People Profile – Life to the Full

Norman Doney – Director of CYE

I was born in Hounslow, West London where my parents lived.  I have two older brothers and we enjoyed a very happy and stable family life.  My father worked in London as a civil servant.  My mother left her job once my brothers and I came along.  My golden memories of childhood are centred in the local park.  West London is a built-up area but the parks are a godsend.  The local one, Inwood Park was just through the alleyways, and I would spend all day there.  My mum would let me out the door after breakfast and I’d return for lunch then go out again and back for tea.  In the summertime we might possibly go out again after tea.  We had so much freedom and enjoyed playing football, cricket and wide games, climbing trees – all really wholesome stuff.  It was just great to be outdoors and playing sport pretty much all the time.   

My school reports with the motto, Finus Coronat Opus which means “The end crowns the work”

On my School Report it said about my football, ‘Many defences and half chances were well taken. Open goals proved his great weakness, though he was the leading goal scorer.’ Not much about Maths and English!

I went to the local primary school in Hounslow.  From there I went onto Isleworth Grammar school.  I couldn’t get excited about the academic side of school; I was more interested in sport and the outdoor life.  As I grew up, I was greatly influenced by the boys’ camps we attended in Bristol.  My brothers and I would travel by train from London to Bristol then hop into a furniture van.  In those days, safety belts weren’t a consideration.  Both bags and lads were loaded into the back of the vehicle, and we bounced around inside the whole journey until we reached our destination.  The campsite consisted of rows of what looked like army tents and a whole program of sport and outdoor activities.  I remember meeting new people who spoke with different accents to me.  The programme had a strong Christian element with bible sessions, talks and discussions. It was run like an army camp with morning tent inspections, everyone had a title and everything was structured and ordered.  But I loved being outdoors all the time, it was great. When I was about 15 we moved out of London to Woking, Surrey, where I attended Woking Grammar school.

ACTIVITIES ::
a. Transcribe the Norman Doney profile between "Norman Doney –" and "all the time.", inclusive.
b. Name every school that the profile of Norman Doney says he attended.
c. Write the next part of the profile of Norman Doney, picking up after its final sentence.
The entries after this point are not needed.

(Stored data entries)
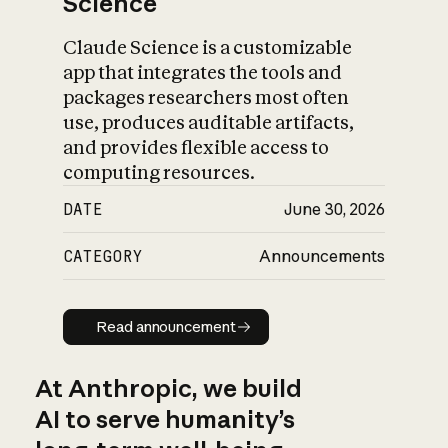
Science
Claude Science is a customizable
app that integrates the tools and
packages researchers most often
use, produces auditable artifacts,
and provides flexible access to
computing resources.
DATE
June 30, 2026
CATEGORY
Announcements
Read announcement
Read announcement
At Anthropic, we build
AI to serve humanity’s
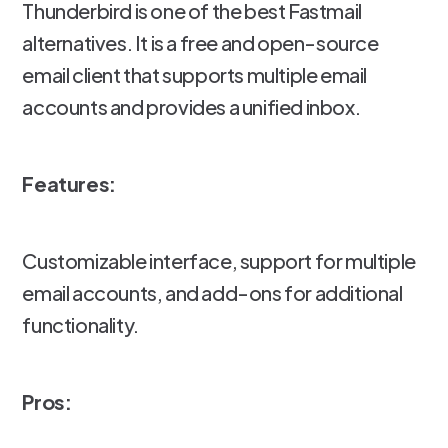
Thunderbird is one of the best Fastmail
alternatives. It is a free and open-source
email client that supports multiple email
accounts and provides a unified inbox.
Features:
Customizable interface, support for multiple
email accounts, and add-ons for additional
functionality.
Pros:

EXPECTED RESPONSES ::
a.
Norman Doney – Director of CYE

I was born in Hounslow, West London where my parents lived.  I have two older brothers and we enjoyed a very happy and stable family life.  My father worked in London as a civil servant.  My mother left her job once my brothers and I came along.  My golden memories of childhood are centred in the local park.  West London is a built-up area but the parks are a godsend.  The local one, Inwood Park was just through the alleyways, and I would spend all day there.  My mum would let me out the door after breakfast and I’d return for lunch then go out again and back for tea.  In the summertime we might possibly go out again after tea.  We had so much freedom and enjoyed playing football, cricket and wide games, climbing trees – all really wholesome stuff.  It was just great to be outdoors and playing sport pretty much all the time.

b.
The local primary school in Hounslow
Isleworth Grammar school
Woking Grammar school

c.
Football was always a great way to show leadership

Wherever my family lived we attended church. In Hounslow we went to Wellington Gospel Hall and in Woking we went to Emmanuel Chapel. In my teens I got involved in the youth work at church where they had a boys’ club with a good youth programme. When I was 17, I formed Maybury Athletic, a church football team made up of lads from the boys’ club and we joined the local league.  This was one of my first experiences of leading, organising and orchestrating things, trying to bring a team together. There were a couple of funny moments when I struggled to fill the team sheet.  I remember driving around town trying to find a final team player. I’d pounce on anyone who was free that afternoon, sign him on and play him the same day! It didn’t seem to matter that they weren’t actually registered with the team.  Then there was one awkward moment when I had to ring up my mate Tom to tell him that although he wasn’t playing in the actual game he got booked the previous Saturday.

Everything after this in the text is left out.